Leaving out only the pictures, write out all the entries exactly.

▶ Material provided:
___
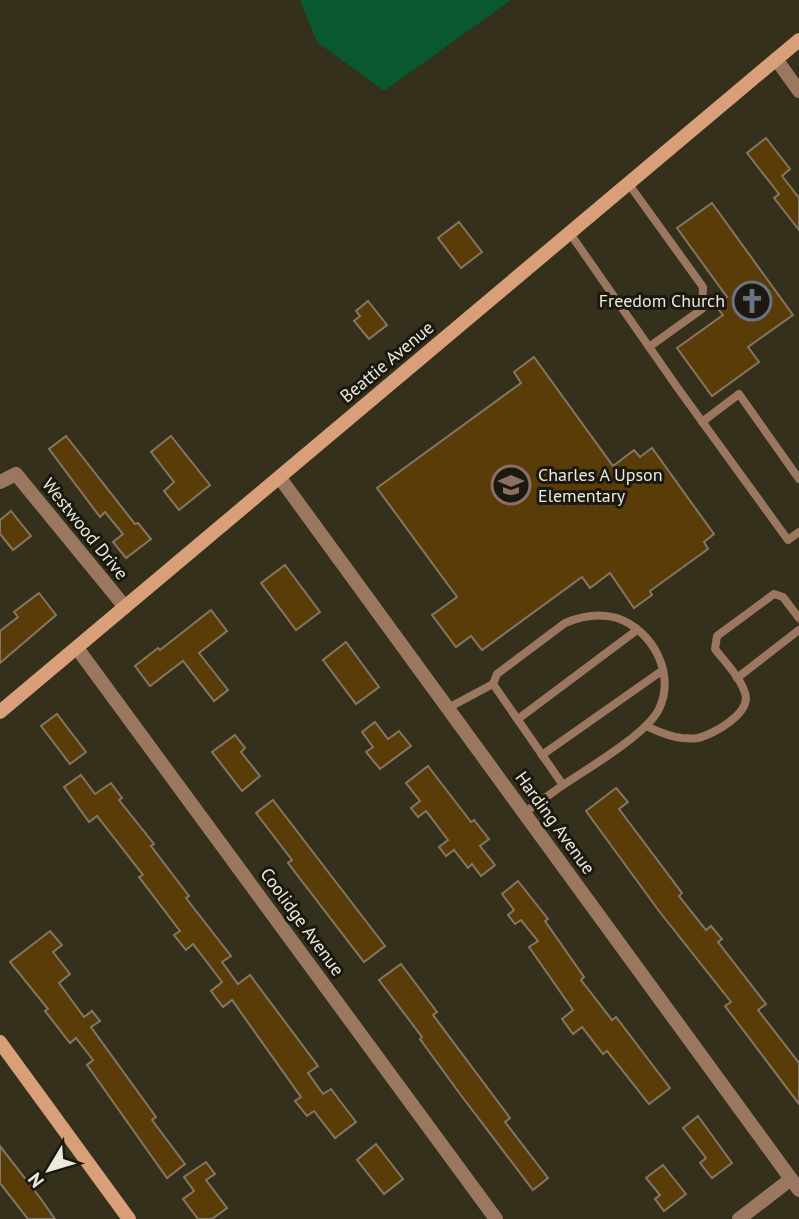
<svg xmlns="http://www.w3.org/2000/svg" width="799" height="1219" viewBox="0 0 799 1219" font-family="'PT Sans',sans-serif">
<rect width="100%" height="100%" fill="#34301b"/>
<polygon fill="#09582f" points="300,0 511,0 384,91 317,42"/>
<g fill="#5a3c08" stroke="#857662" stroke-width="2">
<polygon points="766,138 790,169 782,176 799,198 799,230 774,198 779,194 747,153"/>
<polygon points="712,203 793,315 748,347 759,362 712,396 677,348 723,315 715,305 727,297 677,228"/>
<polygon points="459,222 482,252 461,268 438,238"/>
<polygon points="368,301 387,325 369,339 354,321 360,316 356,311"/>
<polygon points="534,357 613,466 634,450 640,457 652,448 714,534 704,542 708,549 650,591 652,595 634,608 610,573 590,588 582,577 482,650 471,636 456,647 432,615 457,597 377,488 521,383 514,372"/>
<polygon points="66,436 135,524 138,523 151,539 126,558 113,542 123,534 105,512 100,517 49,449"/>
<polygon points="171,436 210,485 179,510 164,491 174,482 151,452"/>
<polygon points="11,511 31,536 13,550 0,534 0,520"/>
<polygon points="285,565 320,612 296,630 261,583"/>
<polygon points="39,593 56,615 0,663 0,631 18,617 14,612"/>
<polygon points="211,610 227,631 199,653 228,690 214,701 183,661 150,686 135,666 158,648 160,650"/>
<polygon points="346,642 379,687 356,704 323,660"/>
<polygon points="57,714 86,752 70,764 41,726"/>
<polygon points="375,722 388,739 399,731 411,746 380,769 366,752 373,747 362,732"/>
<polygon points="235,735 245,748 241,752 260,776 242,791 212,752"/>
<polygon points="428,766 471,822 474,820 489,839 480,846 495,865 481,876 472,864 468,868 454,850 446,856 439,847 448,840 426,811 418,817 411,808 420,801 406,783"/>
<polygon points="81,775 95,794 111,783 122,798 119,800 154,844 151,846 189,896 186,898 231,956 222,962 238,984 250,975 318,1066 308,1073 323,1094 331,1089 356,1122 335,1138 314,1111 307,1116 295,1101 301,1097 232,1000 223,1007 211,991 222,982 193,944 186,950 174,935 180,931 139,877 143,875 97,816 89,822 64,787"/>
<polygon points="616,788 628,802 619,809 682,893 679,896 706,930 711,926 722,939 718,942 766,1004 758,1010 799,1063 799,1104 725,1006 731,1002 659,911 586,811"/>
<polygon points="273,800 385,946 364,962 288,863 292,860 256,813"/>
<polygon points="518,881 548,919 545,921 584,977 581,980 612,1020 616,1017 670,1088 649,1104 607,1051 603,1054 582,1027 573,1034 562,1019 573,1010 529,947 538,941 521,920 515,924 508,915 514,910 502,894"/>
<polygon points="50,931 62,945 53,952 70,974 59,983 84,1017 92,1011 100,1021 91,1027 156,1117 152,1120 185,1164 167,1178 87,1065 93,1060 76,1038 70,1043 45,1011 48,1009 10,962"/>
<polygon points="401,964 437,1012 433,1015 510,1118 505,1122 548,1178 533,1190 460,1094 420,1039 422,1037 379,980"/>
<polygon points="698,1116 732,1163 712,1178 700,1163 706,1158 683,1128"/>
<polygon points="376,1144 403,1179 384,1194 357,1160"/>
<polygon points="0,1146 41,1199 55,1219 28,1219 0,1183"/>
<polygon points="206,1162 215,1174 206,1180 227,1208 212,1219 198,1219 183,1199 194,1191 184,1177"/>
<polygon points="663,1165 686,1194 664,1211 655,1199 660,1195 646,1178"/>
</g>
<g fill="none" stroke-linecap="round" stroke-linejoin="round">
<g stroke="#9b7760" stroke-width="8">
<polyline points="628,183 703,287 702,309 649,347"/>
<polyline points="569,232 677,387 788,540 799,532"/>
<polyline points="702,422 739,394 799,479"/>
<polyline points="737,678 799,630"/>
<path d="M493,684L497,674L565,623C582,616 599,613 617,618C653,630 676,675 659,709C647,734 587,769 563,785"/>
<polyline points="448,708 493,684 563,785 524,813"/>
<polyline points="518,719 637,630"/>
<path d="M646,726C657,731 669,737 682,738C687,738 693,739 698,738C714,734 752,713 745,693C740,677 725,662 715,649L717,636L774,594L783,597L799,618"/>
<polyline points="542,755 663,670"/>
</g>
<g stroke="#9b7760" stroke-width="14">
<polyline points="776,59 799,91"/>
<polyline points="280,478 799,1190"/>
<polyline points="0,482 16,474 125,607"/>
<polyline points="77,648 496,1219"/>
<polyline points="739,1219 791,1179"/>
</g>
<g stroke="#d99f79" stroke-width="14">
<polyline points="0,712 799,40"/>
<polyline points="0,1042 129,1219"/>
</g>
</g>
<defs>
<symbol id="church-ring" viewBox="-11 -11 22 22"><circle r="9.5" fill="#1a180f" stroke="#6b7280" stroke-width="1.5"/><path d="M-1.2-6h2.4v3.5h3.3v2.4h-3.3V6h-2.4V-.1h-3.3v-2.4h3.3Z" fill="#6b7280"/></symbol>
<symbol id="school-ring" viewBox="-11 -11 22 22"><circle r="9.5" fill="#1a180f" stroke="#8d6e63" stroke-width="1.5"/><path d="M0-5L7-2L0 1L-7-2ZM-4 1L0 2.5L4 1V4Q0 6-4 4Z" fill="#8d6e63"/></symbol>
</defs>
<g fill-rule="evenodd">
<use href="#church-ring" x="730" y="279" width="44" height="44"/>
<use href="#school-ring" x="489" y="463" width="44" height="44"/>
</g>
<g text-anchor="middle" stroke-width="6" stroke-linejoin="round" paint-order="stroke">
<g font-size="18" fill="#eceadd" stroke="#1a180f" text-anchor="end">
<text x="725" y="307">Freedom Church</text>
<text x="538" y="481" text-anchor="start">Charles A Upson<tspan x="538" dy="21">Elementary</tspan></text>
</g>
<g font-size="18" fill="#eceadd" stroke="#1a180f">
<text transform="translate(387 362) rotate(-40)" y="6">Beattie Avenue</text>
<text transform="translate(85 529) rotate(51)" y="6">Westwood Drive</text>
<text transform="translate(555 823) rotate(54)" y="6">Harding Avenue</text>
<text transform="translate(302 922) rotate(54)" y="6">Coolidge Avenue</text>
</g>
</g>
<g transform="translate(49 1170) rotate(232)" stroke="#1a180f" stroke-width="5" paint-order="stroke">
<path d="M0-5L12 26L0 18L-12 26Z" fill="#eceadd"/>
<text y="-10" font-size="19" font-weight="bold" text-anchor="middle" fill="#eceadd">N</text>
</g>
</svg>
___
▶ Written solution:
<svg xmlns="http://www.w3.org/2000/svg" width="799" height="1219" viewBox="0 0 799 1219" font-family="'PT Sans',sans-serif">
<rect width="100%" height="100%" fill="#34301b"/>
<polygon fill="#09582f" points="300,0 511,0 384,91 317,42"/>
<g fill="#5a3c08" stroke="#857662" stroke-width="2">
<polygon points="766,138 790,169 782,176 799,198 799,230 774,198 779,194 747,153"/>
<polygon points="712,203 793,315 748,347 759,362 712,396 677,348 723,315 715,305 727,297 677,228"/>
<polygon points="459,222 482,252 461,268 438,238"/>
<polygon points="368,301 387,325 369,339 354,321 360,316 356,311"/>
<polygon points="534,357 613,466 634,450 640,457 652,448 714,534 704,542 708,549 650,591 652,595 634,608 610,573 590,588 582,577 482,650 471,636 456,647 432,615 457,597 377,488 521,383 514,372"/>
<polygon points="66,436 135,524 138,523 151,539 126,558 113,542 123,534 105,512 100,517 49,449"/>
<polygon points="171,436 210,485 179,510 164,491 174,482 151,452"/>
<polygon points="11,511 31,536 13,550 0,534 0,520"/>
<polygon points="285,565 320,612 296,630 261,583"/>
<polygon points="39,593 56,615 0,663 0,631 18,617 14,612"/>
<polygon points="211,610 227,631 199,653 228,690 214,701 183,661 150,686 135,666 158,648 160,650"/>
<polygon points="346,642 379,687 356,704 323,660"/>
<polygon points="57,714 86,752 70,764 41,726"/>
<polygon points="375,722 388,739 399,731 411,746 380,769 366,752 373,747 362,732"/>
<polygon points="235,735 245,748 241,752 260,776 242,791 212,752"/>
<polygon points="428,766 471,822 474,820 489,839 480,846 495,865 481,876 472,864 468,868 454,850 446,856 439,847 448,840 426,811 418,817 411,808 420,801 406,783"/>
<polygon points="81,775 95,794 111,783 122,798 119,800 154,844 151,846 189,896 186,898 231,956 222,962 238,984 250,975 318,1066 308,1073 323,1094 331,1089 356,1122 335,1138 314,1111 307,1116 295,1101 301,1097 232,1000 223,1007 211,991 222,982 193,944 186,950 174,935 180,931 139,877 143,875 97,816 89,822 64,787"/>
<polygon points="616,788 628,802 619,809 682,893 679,896 706,930 711,926 722,939 718,942 766,1004 758,1010 799,1063 799,1104 725,1006 731,1002 659,911 586,811"/>
<polygon points="273,800 385,946 364,962 288,863 292,860 256,813"/>
<polygon points="518,881 548,919 545,921 584,977 581,980 612,1020 616,1017 670,1088 649,1104 607,1051 603,1054 582,1027 573,1034 562,1019 573,1010 529,947 538,941 521,920 515,924 508,915 514,910 502,894"/>
<polygon points="50,931 62,945 53,952 70,974 59,983 84,1017 92,1011 100,1021 91,1027 156,1117 152,1120 185,1164 167,1178 87,1065 93,1060 76,1038 70,1043 45,1011 48,1009 10,962"/>
<polygon points="401,964 437,1012 433,1015 510,1118 505,1122 548,1178 533,1190 460,1094 420,1039 422,1037 379,980"/>
<polygon points="698,1116 732,1163 712,1178 700,1163 706,1158 683,1128"/>
<polygon points="376,1144 403,1179 384,1194 357,1160"/>
<polygon points="0,1146 41,1199 55,1219 28,1219 0,1183"/>
<polygon points="206,1162 215,1174 206,1180 227,1208 212,1219 198,1219 183,1199 194,1191 184,1177"/>
<polygon points="663,1165 686,1194 664,1211 655,1199 660,1195 646,1178"/>
</g>
<g fill="none" stroke-linecap="round" stroke-linejoin="round">
<g stroke="#9b7760" stroke-width="8">
<polyline points="628,183 703,287 702,309 649,347"/>
<polyline points="569,232 677,387 788,540 799,532"/>
<polyline points="702,422 739,394 799,479"/>
<polyline points="737,678 799,630"/>
<path d="M493,684L497,674L565,623C582,616 599,613 617,618C653,630 676,675 659,709C647,734 587,769 563,785"/>
<polyline points="448,708 493,684 563,785 524,813"/>
<polyline points="518,719 637,630"/>
<path d="M646,726C657,731 669,737 682,738C687,738 693,739 698,738C714,734 752,713 745,693C740,677 725,662 715,649L717,636L774,594L783,597L799,618"/>
<polyline points="542,755 663,670"/>
</g>
<g stroke="#9b7760" stroke-width="14">
<polyline points="776,59 799,91"/>
<polyline points="280,478 799,1190"/>
<polyline points="0,482 16,474 125,607"/>
<polyline points="77,648 496,1219"/>
<polyline points="739,1219 791,1179"/>
</g>
<g stroke="#d99f79" stroke-width="14">
<polyline points="0,712 799,40"/>
<polyline points="0,1042 129,1219"/>
</g>
</g>
<defs>
<symbol id="church-ring" viewBox="-11 -11 22 22"><circle r="9.5" fill="#1a180f" stroke="#6b7280" stroke-width="1.5"/><path d="M-1.2-6h2.4v3.5h3.3v2.4h-3.3V6h-2.4V-.1h-3.3v-2.4h3.3Z" fill="#6b7280"/></symbol>
<symbol id="school-ring" viewBox="-11 -11 22 22"><circle r="9.5" fill="#1a180f" stroke="#8d6e63" stroke-width="1.5"/><path d="M0-5L7-2L0 1L-7-2ZM-4 1L0 2.5L4 1V4Q0 6-4 4Z" fill="#8d6e63"/></symbol>
</defs>
<g fill-rule="evenodd">
<use href="#church-ring" x="730" y="279" width="44" height="44"/>
<use href="#school-ring" x="489" y="463" width="44" height="44"/>
</g>
<g text-anchor="middle" stroke-width="6" stroke-linejoin="round" paint-order="stroke">
<g font-size="18" fill="#eceadd" stroke="#1a180f" text-anchor="end">
<text x="725" y="307">Freedom Church</text>
<text x="538" y="481" text-anchor="start">Charles A Upson<tspan x="538" dy="21">Elementary</tspan></text>
</g>
<g font-size="18" fill="#eceadd" stroke="#1a180f">
<text transform="translate(387 362) rotate(-40)" y="6">Beattie Avenue</text>
<text transform="translate(85 529) rotate(51)" y="6">Westwood Drive</text>
<text transform="translate(555 823) rotate(54)" y="6">Harding Avenue</text>
<text transform="translate(302 922) rotate(54)" y="6">Coolidge Avenue</text>
</g>
</g>
<g transform="translate(49 1170) rotate(232)" stroke="#1a180f" stroke-width="5" paint-order="stroke">
<path d="M0-5L12 26L0 18L-12 26Z" fill="#eceadd"/>
<text y="-10" font-size="19" font-weight="bold" text-anchor="middle" fill="#eceadd">N</text>
</g>
</svg>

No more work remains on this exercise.